A few years ago, I have read the best programming-related advice I ever came across in a blog post from Jamie Fristrom: “The Curtain Problem“. Ever since I have it stuck in my mind, and it is not some kind of semi-philosophical mantra, it’s actually quite concrete: everything that can be switched by different parts of the game has a high potential for bugs, and bugs of the worse kind, those that keep coming back.
“Pushing state is duplicating data”
Jamie’s example was the fade-in/fade-out curtain in the game Spider-Man 2. When the player died, the screen would fade to black, then fade back in when the character had respawned. The same would also happen when changing levels, or starting at cut-scene. Different parts of the game had the responsibility to lower the curtain, and raise it up later. Things started to get ugly when parts of the code (and scripts) had buggy code paths that could cause the curtain to stay down forever, or when things would overlap and raise the curtain while something else still needed it down.
Strictly speaking the curtain system was bug-free but using it was bug-prone.
I have seen that problem way too often, with parts of the GUI that should be visible or not (especially the mouse cursor), with player input that should be temporarily disabled, with background music that should play or not (or change depending on the location), and so on. If multiple parts of the code have full control over that kind of things, problems are bound to happen.
Even worse, you might end up with stuff that checks the state before changing it, and/or restores it when it’s done. At first thought it sounds good, but consider the following example: you unlock a room and enter it, someone else enters while you are there, and you leave before this person. You won’t lock the room because there is someone inside, and the other person will leave the room unlocked because it was not locked when she arrived. It happens to me all the time.
A sensible solution is reference counting. To continue the room example you can set a rule that says “the last one to leave locks the door”. In the physical world that works quite well, and on the programming side it solves the overlapping issues. But that doesn’t help much with the bugs, if you forget to release a reference, or if you add one twice, you are still screwed and debugging reference counting gone wrong is a lot of fun. You could make it automatic and bulletproof with RAII, but like with all automatic systems, at some point a special case will require specific handling.

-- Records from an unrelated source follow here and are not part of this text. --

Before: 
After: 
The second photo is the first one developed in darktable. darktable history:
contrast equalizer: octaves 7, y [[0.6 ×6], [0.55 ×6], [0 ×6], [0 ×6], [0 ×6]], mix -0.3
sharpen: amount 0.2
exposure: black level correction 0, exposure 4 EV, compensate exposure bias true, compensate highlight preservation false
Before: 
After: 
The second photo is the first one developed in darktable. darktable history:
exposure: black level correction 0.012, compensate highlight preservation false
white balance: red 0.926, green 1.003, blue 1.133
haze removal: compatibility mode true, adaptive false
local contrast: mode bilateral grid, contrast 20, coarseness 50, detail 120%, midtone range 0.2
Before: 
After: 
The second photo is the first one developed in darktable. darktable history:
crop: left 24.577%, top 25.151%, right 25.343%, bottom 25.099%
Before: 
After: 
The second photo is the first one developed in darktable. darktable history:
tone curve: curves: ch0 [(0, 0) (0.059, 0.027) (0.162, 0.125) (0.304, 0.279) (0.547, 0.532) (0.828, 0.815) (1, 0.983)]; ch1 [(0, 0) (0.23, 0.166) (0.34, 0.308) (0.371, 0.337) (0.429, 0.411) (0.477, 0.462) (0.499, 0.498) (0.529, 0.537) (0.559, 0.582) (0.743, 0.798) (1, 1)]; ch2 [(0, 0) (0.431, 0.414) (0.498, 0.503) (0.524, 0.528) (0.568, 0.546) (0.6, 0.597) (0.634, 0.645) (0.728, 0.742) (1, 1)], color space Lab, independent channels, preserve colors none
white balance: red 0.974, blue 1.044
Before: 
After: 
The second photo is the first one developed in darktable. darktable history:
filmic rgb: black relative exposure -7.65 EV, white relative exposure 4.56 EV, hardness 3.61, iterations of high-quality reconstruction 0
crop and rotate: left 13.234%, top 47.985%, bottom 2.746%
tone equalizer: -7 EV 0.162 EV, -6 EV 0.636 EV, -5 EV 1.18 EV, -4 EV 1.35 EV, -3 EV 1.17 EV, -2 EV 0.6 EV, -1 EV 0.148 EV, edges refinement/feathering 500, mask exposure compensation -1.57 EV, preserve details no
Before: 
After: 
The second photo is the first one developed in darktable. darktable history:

Just like Jamie suggests: poll the state, don’t push it. Make the curtain determine by itself if it should be up or down, and make the door lock itself if nobody is in the room. Triggering the right transition at the right time then becomes a matter of comparing the currently required state with last frame’s.
That raises two problems, one is dependency, and the other is performance.
Dependency: what used to be an isolated service is now potentially polling things from everywhere in the game. The GUI might be calling the game to know if we are by foot or riding in a car… that sounds like the wrong way to go. But the controlling code can be decoupled from the GUI itself, as long as there is only one authority polling the state of the game for controlling that part of the GUI we are fine. So it’s not quite as bad as it sounds.
Performance: polling the state might not be trivial, and can very often be a branching mess, and that process is continuously repeated frame after frame. In contrast, when the state is triggering callbacks, the processing only occurs when something actually changes. That might become an issue, but very often those checks only need to be done once per frame, even if they look heavy and wasteful, they might not even show up on a profiler. And even if they do, remember that it’s always easier to optimize code that works than fix optimized code that doesn’t. On top of that, logic designed for state polling is a good candidate for careful memoization.
But the biggest advantage of it all is that you keep all the logic in one place, with a clear view of the order in which the checks are performed, and that makes debugging it almost trivial. Instead of looking for something missing, you look for something wrong, and that makes a huge difference. And another added benefit is that testing that kind of code won’t require mocking callbacks.
That being said, I just noticed I forgot to lock my car again.